If you had trouble accessing certain apps on Monday, there's a chance it was caused by a brief but widespread outage on Google's infrastructure-as-a-service offering, Google Compute Engine (GCE).
Even small Google service outages draw attention if they affect its own products such as Gmail or Drive. But on Monday what hit a brick wall was GCE, the Google infrastructure that powers virtual servers rented out by businesses and app developers.
The outage only lasted 18 minutes, but it knocked out GCE instances in all regions. That's not good news for customers who would expect Google's multi-region datacenters to offer some failover capability.
But that option wasn't available to customers on Monday. That failing explains why Google vice president of 24x7 Benjamin Treynor Sloss on Wednesday wrote an unusually detailed account of what wrong.
"We take all outages seriously, but we are particularly concerned with outages which affect multiple zones simultaneously because it is difficult for our customers to mitigate the effect of such outages," Sloss said.
"This incident report is both longer and more detailed than usual precisely because we consider the April 11 event so important, and we want you to understand why it happened and what we are doing about it."
In short, a routing issue knocked out GCE instances in all regions, as well as dependent VPNs and L3 network load balancers.
The outage didn't affect Google Cloud Platform (GCP) itself, but did hit GCP applications. Affected GCP customers will get service credits equal to respectively 10 percent and 25 percent of GCE and VPN monthly charges.
Sloss describes a cascading set of problems that occurred due to two bugs in its network-management software, which tripped up two safeguards when engineers propagated a faulty configuration across its network.

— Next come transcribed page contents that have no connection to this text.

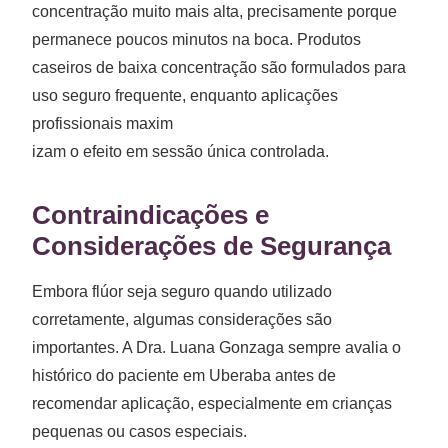
concentração muito mais alta, precisamente porque
permanece poucos minutos na boca. Produtos
caseiros de baixa concentração são formulados para
uso seguro frequente, enquanto aplicações
profissionais maxim
izam o efeito em sessão única controlada.
Contraindicações e
Considerações de Segurança
Embora flúor seja seguro quando utilizado
corretamente, algumas considerações são
importantes. A Dra. Luana Gonzaga sempre avalia o
histórico do paciente em Uberaba antes de
recomendar aplicação, especialmente em crianças
pequenas ou casos especiais.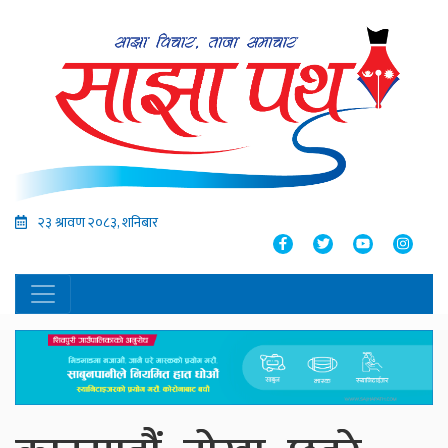
२३ श्रावण २०८३, शनिबार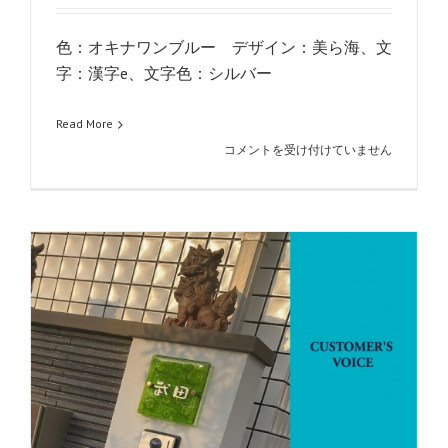
色：オキナワンブルー デザイン：美ら海、文
字：漢字e、文字色：シルバー
Read More
VOICE_vol39
コメントを受け付けていません
は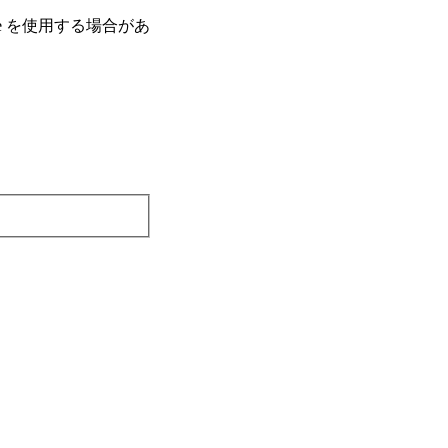
e を使⽤する場合があ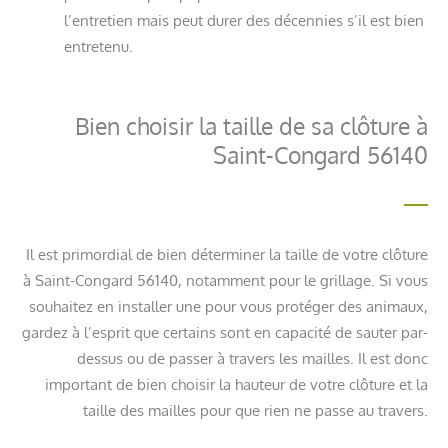
l’entretien mais peut durer des décennies s’il est bien
entretenu.
Bien choisir la taille de sa clôture à
Saint-Congard 56140
Il est primordial de bien déterminer la taille de votre clôture
à Saint-Congard 56140, notamment pour le grillage. Si vous
souhaitez en installer une pour vous protéger des animaux,
gardez à l’esprit que certains sont en capacité de sauter par-
dessus ou de passer à travers les mailles. Il est donc
important de bien choisir la hauteur de votre clôture et la
taille des mailles pour que rien ne passe au travers.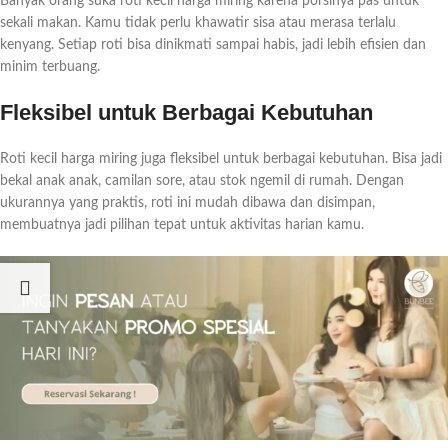
Banyak orang suka roti kecil harga miring karena porsinya pas untuk
sekali makan. Kamu tidak perlu khawatir sisa atau merasa terlalu
kenyang. Setiap roti bisa dinikmati sampai habis, jadi lebih efisien dan
minim terbuang.
Fleksibel untuk Berbagai Kebutuhan
Roti kecil harga miring juga fleksibel untuk berbagai kebutuhan. Bisa jadi
bekal anak anak, camilan sore, atau stok ngemil di rumah. Dengan
ukurannya yang praktis, roti ini mudah dibawa dan disimpan,
membuatnya jadi pilihan tepat untuk aktivitas harian kamu.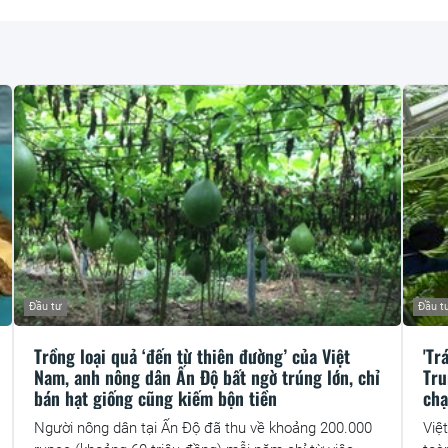
Đầu tư
Đầu t
Trồng loại quả ‘đến từ thiên đường’ của Việt
'Tr
Nam, anh nông dân Ấn Độ bất ngờ trúng lớn, chỉ
Tru
bán hạt giống cũng kiếm bộn tiền
chạ
Người nông dân tại Ấn Độ đã thu về khoảng 200.000
Việ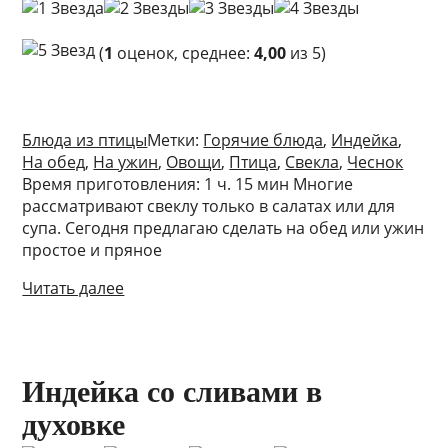
(
1
оценок, среднее:
4,00
из 5)
Блюда из птицы
Метки:
Горячие блюда
,
Индейка
,
На обед
,
На ужин
,
Овощи
,
Птица
,
Свекла
,
Чеснок
Время приготовления: 1 ч. 15 мин Многие
рассматривают свеклу только в салатах или для
супа. Сегодня предлагаю сделать на обед или ужин
простое и пряное
Читать далее
Индейка со сливами в
духовке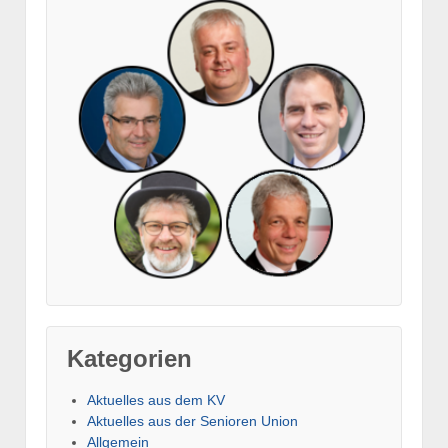
Kategorien
Aktuelles aus dem KV
Aktuelles aus der Senioren Union
Allgemein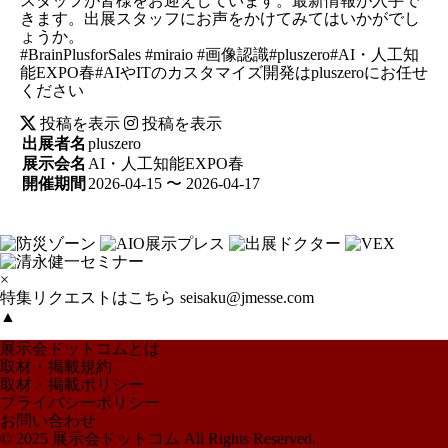
スタッフが皆様をお迎えしています。最新情報が入手で
きます。出展スタッフにお声をかけてみてはいかがでし
ょうか。
#BrainPlusforSales #miraio #画像認識#pluszero#AI・人工知
能EXPO春#AIやITのカスタマイズ開発はpluszeroにお任せ
ください
投稿を表示
投稿を表示
出展者名
pluszero
展示会名
AI・人工知能EXPO春
開催期間
2026-04-15 〜 2026-04-17
×
特集リクエストはこちら
seisaku@jmesse.com
▲
展示会ドットコムとは
取材・掲載規約
取材・掲載ポリシー
プライバシーポリシー
お問い合わせ
© 2025 展示会ドットコム All Rights Reserved.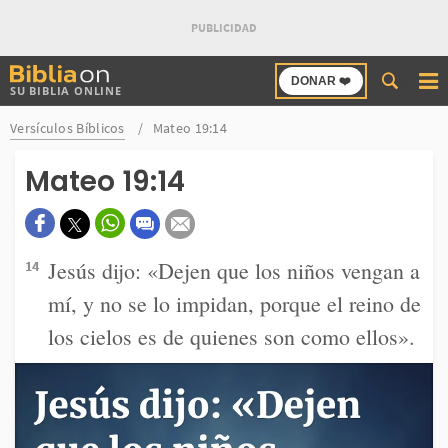
Buscar
DONAR ❤️
SU BIBLIA ONLINE
en
Bibliaon
Versículos Bíblicos
Mateo 19:14
Mateo 19:14
Jesús dijo: «Dejen que los niños vengan a
14
mí, y no se lo impidan, porque el reino de
los cielos es de quienes son como ellos».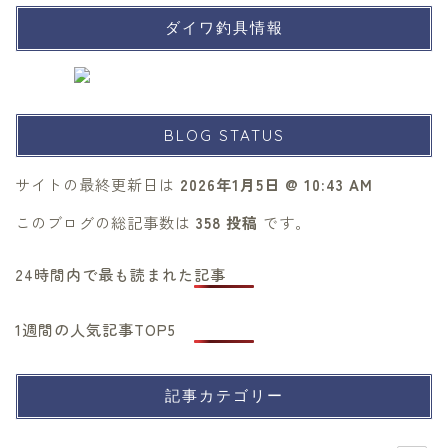
ダイワ釣具情報
BLOG STATUS
サイトの最終更新日は
2026年1月5日 @ 10:43 AM
このブログの総記事数は
358 投稿
です。
24時間内で最も読まれた記事
1週間の人気記事TOP5
記事カテゴリー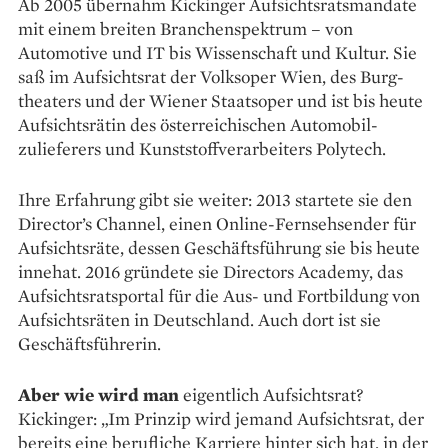
Ab 2005 übernahm Kickinger Aufsichtsratsmandate
mit einem breiten Branchenspektrum – von
Automotive und IT bis Wissenschaft und Kultur. Sie
saß im Aufsichtsrat der Volksoper Wien, des Burg­
theaters und der Wiener Staatsoper und ist bis heute
Aufsichtsrätin des österreichischen Automobil­
zulieferers und Kunststoff­­­­verarbeiters Polytech.
Ihre Erfahrung gibt sie weiter: 2013 startete sie den
Di­rector’s Channel, einen Online-Fernseh­sender für
Aufsichts­räte, dessen Geschäfts­führung sie bis heute
innehat. 2016 gründete sie Directors Academy, das
Aufsichtsratsportal für die Aus- und Fortbildung von
Aufsichtsräten in Deutschland. Auch dort ist sie
Geschäftsführerin.
Aber wie wird man
eigentlich Aufsichtsrat?
Kickinger: „Im Prinzip wird jemand Aufsichtsrat, der
bereits eine berufliche Karriere hinter sich hat, in der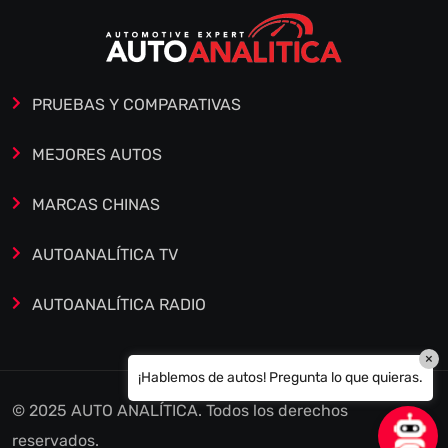
PRUEBAS Y COMPARATIVAS
MEJORES AUTOS
MARCAS CHINAS
AUTOANALÍTICA TV
AUTOANALÍTICA RADIO
×
¡Hablemos de autos! Pregunta lo que quieras.
© 2025 AUTO ANALÍTICA. Todos los derechos
reservados.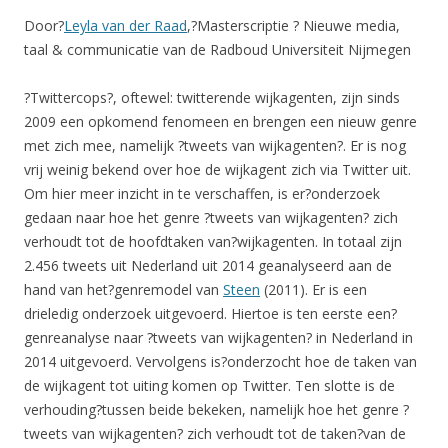
Door?
Leyla van der Raad
,?Masterscriptie ? Nieuwe media,
taal & communicatie van de Radboud Universiteit Nijmegen
?Twittercops?, oftewel: twitterende wijkagenten, zijn sinds
2009 een opkomend fenomeen en brengen een nieuw genre
met zich mee, namelijk ?tweets van wijkagenten?. Er is nog
vrij weinig bekend over hoe de wijkagent zich via Twitter uit.
Om hier meer inzicht in te verschaffen, is er?onderzoek
gedaan naar hoe het genre ?tweets van wijkagenten? zich
verhoudt tot de hoofdtaken van?wijkagenten. In totaal zijn
2.456 tweets uit Nederland uit 2014 geanalyseerd aan de
hand van het?genremodel van
Steen
(2011). Er is een
drieledig onderzoek uitgevoerd. Hiertoe is ten eerste een?
genreanalyse naar ?tweets van wijkagenten? in Nederland in
2014 uitgevoerd. Vervolgens is?onderzocht hoe de taken van
de wijkagent tot uiting komen op Twitter. Ten slotte is de
verhouding?tussen beide bekeken, namelijk hoe het genre ?
tweets van wijkagenten? zich verhoudt tot de taken?van de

A few hours before the outage, Google's engineers removed one unused GCE IP block from the network configuration, which is usually a harmless change in itself, according to Sloss. These IP blocks allow systems outside Google's network to find GCP services.
The engineers attempted to propagate the new configuration, which Google's network-configuration software detected was problematic due to a "timing quirk in the IP block removal".
But because of the software bug in its maintenance software, instead of reverting to a known, safe configuration, it removed all GCE IP blocks from the new configuration and pushed that out to the network.
The second safeguard that failed was Google's 'canary step', which would have, in the absence of bug number two, ensured that a new configuration is constrained at one site until its proven to be safe before a broader rollout.
"In this event, the canary step correctly identified that the new configuration was unsafe. Crucially, however, a second software bug in the management software did not propagate the canary step's conclusion back to the push process, and thus the push system concluded that the new configuration was valid and began its progressive rollout."
The series of system errors meant that by 7.09pm PT, the time at which the outage commenced, "Inbound traffic from the internet to GCE dropped quickly, reaching >95 percent loss," Sloss said.
That's when Google engineers, who only 20 minutes earlier were looking into an issue they thought was localized to Google's asia-east1 VPN, knew they had a bigger problem on their hands. By 7.21pm, Google had issued an alert that it was experiencing "severe network connectivity issues in all regions".
Sloss said Google engineers will be working over the next few weeks on further prevention, detection and mitigation systems to bolster its production safeguards.